>> BEGIN Reading text

Kerry Kennedy is a human rights lawyer and president of Robert F. Kennedy Human Rights. Jared Genser is also a human rights lawyer. Both serve as pro bono counsel to imprisoned Cambodian American Theary Seng.

This weekend, President Biden will visit Phnom Penh, Cambodia, for the U.S.-ASEAN Summit, where he will emphasize the importance to the United States of the 10 countries and 600 million people of Southeast Asia. Yet just outside the luxury hotel hosting the summit, the Cambodian people are facing the most severe repression they have experienced in decades. It is critical for Biden to press Prime Minister Hun Sen both publicly and privately on this issue. He must also demand the immediate and unconditional release of the country’s more than 50 political prisoners, including Cambodian American human rights lawyer Theary Seng.

Hun Sen is one of the most long-standing authoritarian rulers in the world, having been in power since 1985. According to Human Rights Watch, he has lasted this long through “politically motivated violence, control of the security forces, manipulated elections, massive corruption, and the tacit support of foreign powers.” In 2017, he banned the main opposition Cambodia National Rescue Party, which enabled his Cambodia People’s Party to win all 125 National Assembly seats in the 2018 national election.

>> END Reading text

Given exercise:
Answer these questions from the Cambodia text.
1. Which summit is President Biden visiting Phnom Penh for?
2. Since what year has Hun Sen been in power?
3. How many National Assembly seats did the Cambodia People's Party win in the 2018 national election?
Use only the Cambodia text for what comes next.

>> BEGIN Entries shown

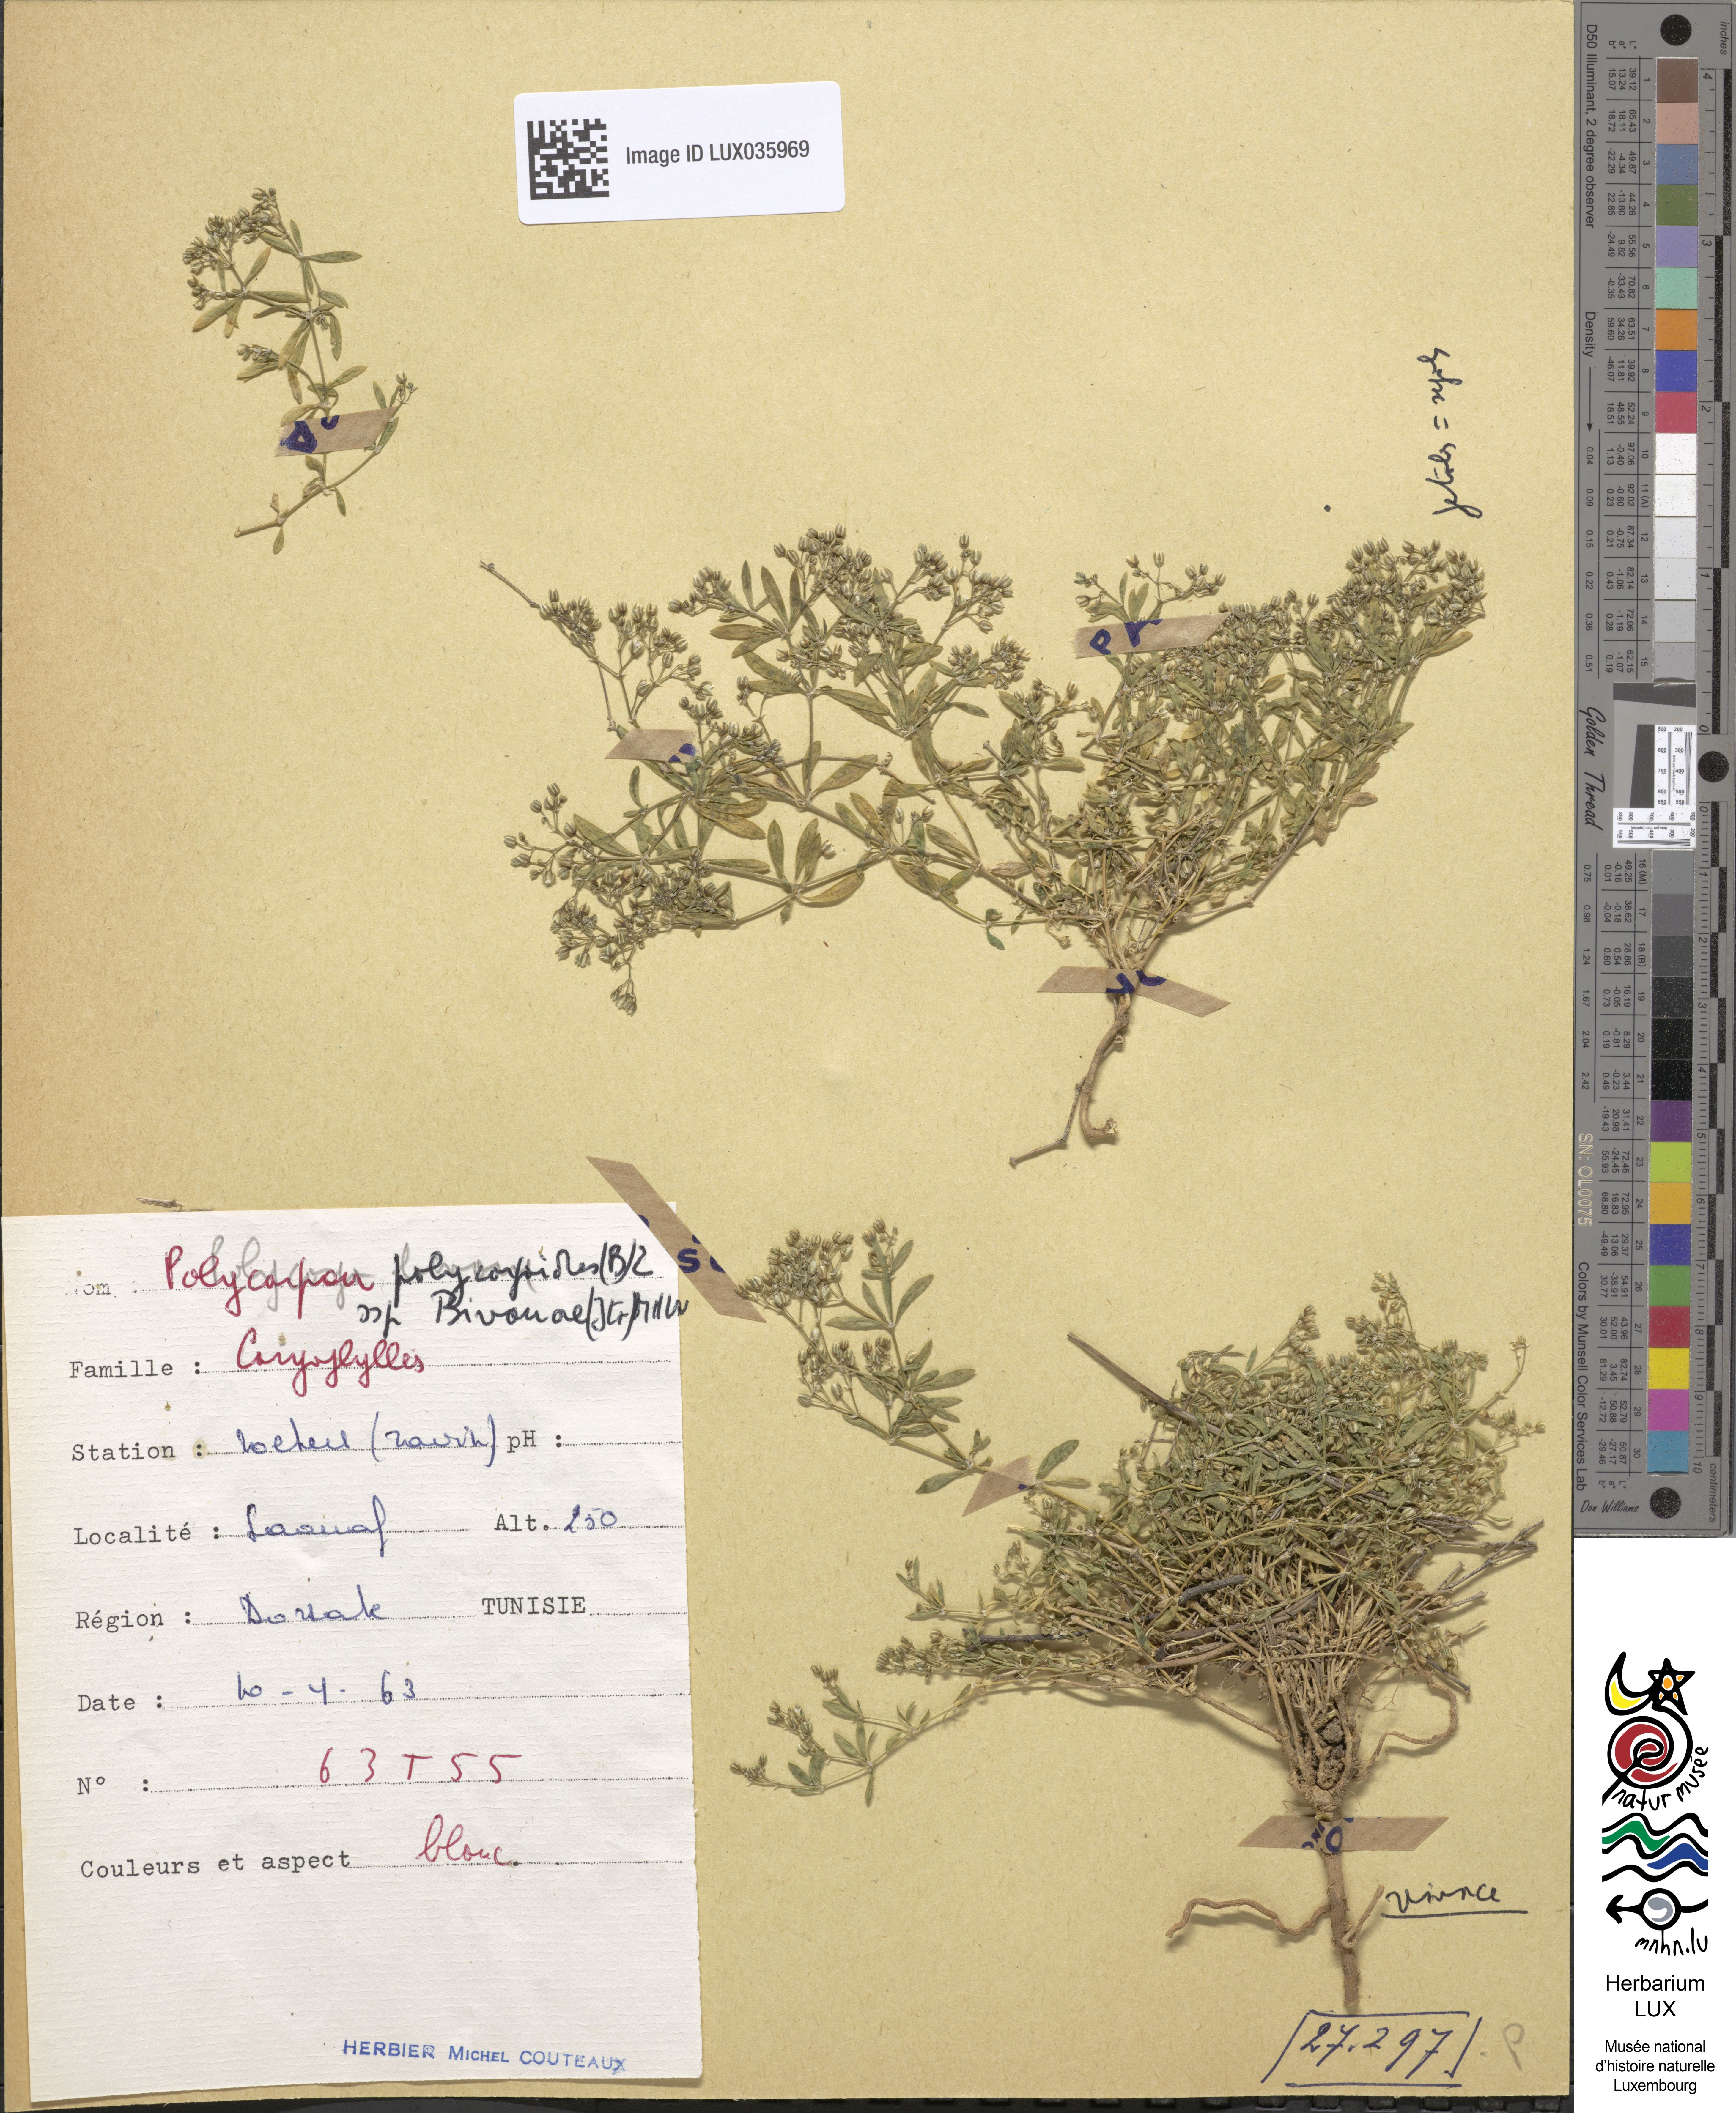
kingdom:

>> END Entries shown
>> BEGIN Entries shown

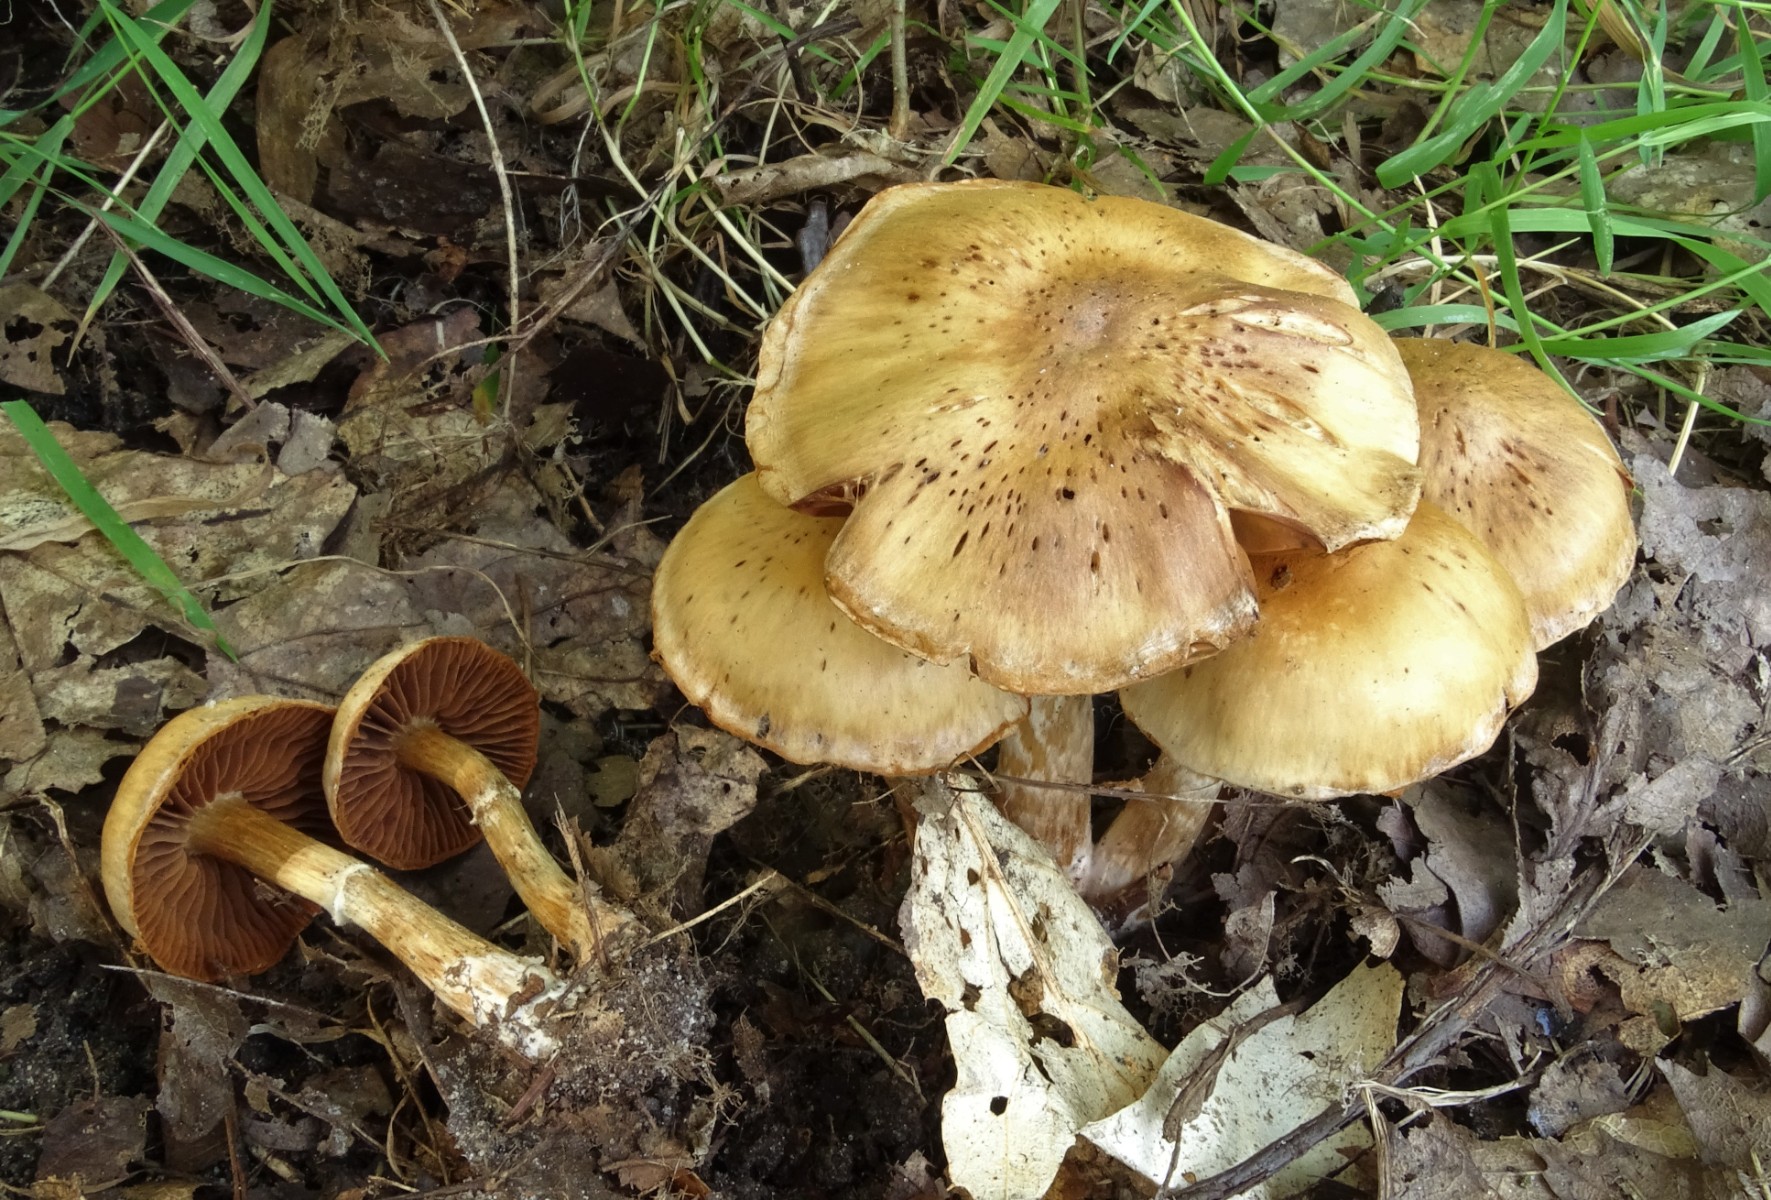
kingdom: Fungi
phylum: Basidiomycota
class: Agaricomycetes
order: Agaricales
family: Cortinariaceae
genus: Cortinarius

>> END Entries shown

Correct result:
1. The U.S.-ASEAN Summit
2. 1985
3. All 125